Eduardo Fernandez Silva
Brasília, 06/2020
Quase todos os comentários sobre a atual situação do Brasil, antes e mesmo após o corona, apresentam o seguinte discurso: “é preciso fazer tal coisa, reformas essa e aquela, para o Brasil voltar a crescer”. Voltar a crescer é objetivo quase único, e então segue-se dizendo que é preciso crescer para gerar emprego, para ficarmos mais ricos, etc., etc. Assim, crescer veio a se tornar sinônimo de prosperar, de construir uma vida digna e respeitável. Isso é justificável?
Imagine-se crescendo, sem parar, dentro de um espaço finito: um quarto, uma sala ou mesmo uma esfera. Você acha que crescimento é prova de vitalidade. Quando você era pequenino, quase um micróbio, o espaço disponível no útero parecia infinito; você cresceu e foi expulso de lá.
Por séculos a quantidade de humanos era tão pequena que o espaço do planeta parecia infinito. Hoje, somos quase oito bilhões, extraindo, transformando, consumindo e descartando quantidades crescentes de produtos, já muito além da biocapacidade do planeta. Já se disse que uma pessoa de renda média baixa, hoje, dispõe de mais objetos, consome e polui os recursos naturais mais que muitos grandes reis e rainhas de outrora!
De irrelevante, quando saiu da África, nossa espécie tornou-se uma nova força da natureza. Crescemos tanto que já estamos apertados, com dificuldade até de respirar: no mundo, são sete milhões de mortos anualmente em razão, apenas, da poluição atmosférica. Isso é a soma das populações de BH e de Porto Alegre, e mais que os mortos no holocausto!
Mesmo assim, não se acredita na nova realidade, e busca-se continuar a crescer. Muitos esperam um Salvador para evitar o desfecho inevitável de crescer (quase) sempre dentro de um espaço finito. Esse Salvador, hoje, chama-se tecnologia. Fica para depois o que é urgente: mudar o rumo, mirar não o crescimento, mas sim a prosperidade.
É certo que muitos tomam prosperidade como sinônimo de riqueza, mas há também a interpretação segundo a qual ela traduz satisfação com a vida que se vive, não apenas com a conta bancária. E essa satisfação com a vida que se vive depende, sim, da conta bancária, mas depende também de muitas outras variáveis, que a ideia de sempre crescer não capta; pelo contrário, descarta!

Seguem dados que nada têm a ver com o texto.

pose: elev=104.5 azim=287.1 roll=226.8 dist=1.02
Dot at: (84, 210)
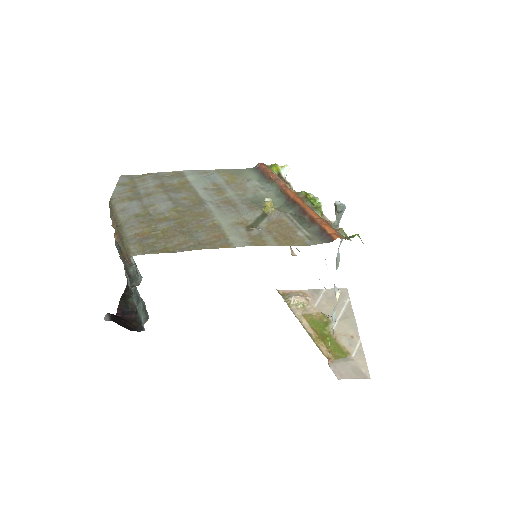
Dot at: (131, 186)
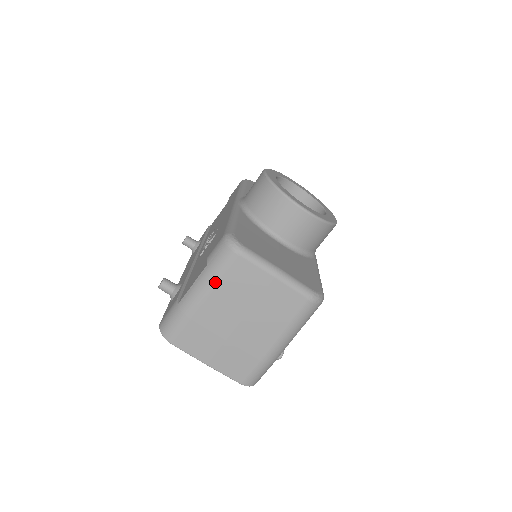
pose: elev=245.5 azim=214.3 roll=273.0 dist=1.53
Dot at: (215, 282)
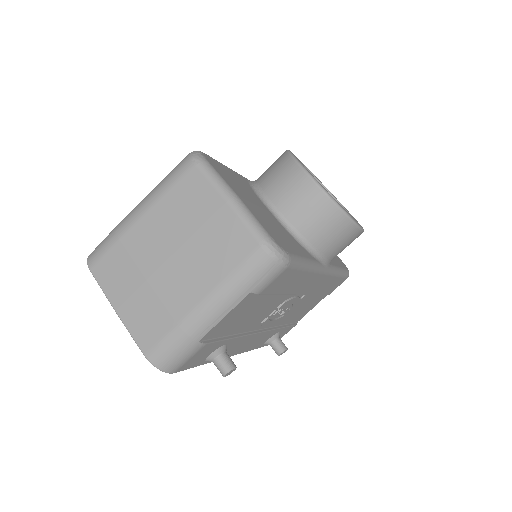
Dot at: (160, 195)
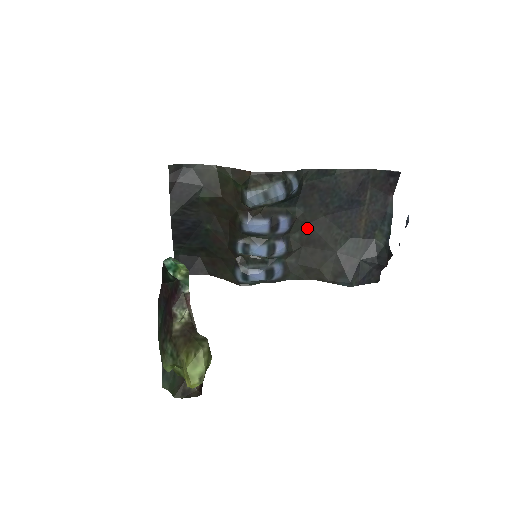
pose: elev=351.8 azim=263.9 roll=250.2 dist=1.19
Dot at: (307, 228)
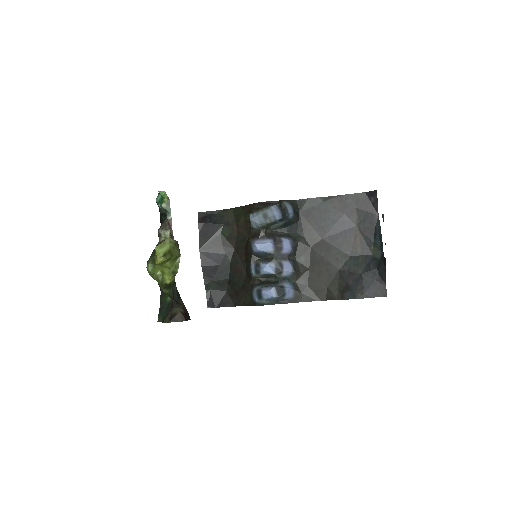
Dot at: (310, 251)
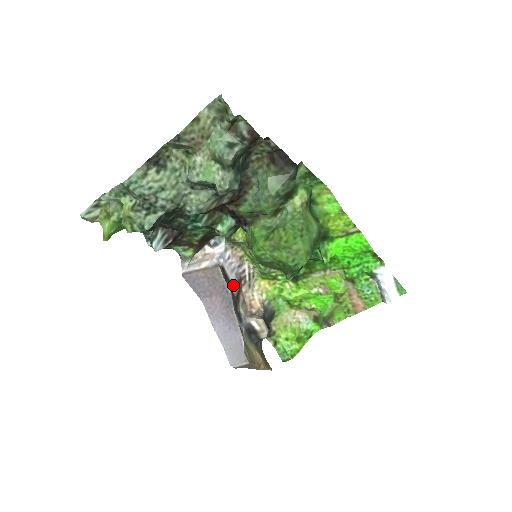
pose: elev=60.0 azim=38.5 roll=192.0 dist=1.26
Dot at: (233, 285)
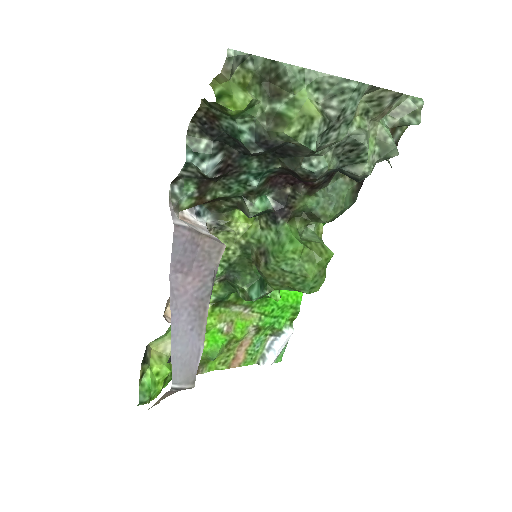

Nas últimas décadas, mesmo nas sociedades mais ricas, o grau de satisfação com a vida tem caído, para ampla parcela da população. Há quem diga, inclusive, que essa crescente insatisfação, esse sentimento de carência, seja do smartphone mais recente ou de significado para a vida é um dos fatores responsáveis pela desesperança que leva a eleger personagens tipo os “valentões da escola” para resolver problemas que apenas com diálogo se pode encontrar soluções. E dialogar é atividade que eles não costumam praticar.
Para prosperar, em seu sentido mais amplo, precisamos substituir a ideia de sempre crescer pela ideia de melhorar a qualidade de vida, medida por dados que retratem a realidade da educação, da saúde, da segurança e de várias outras dimensões de uma vida próspera.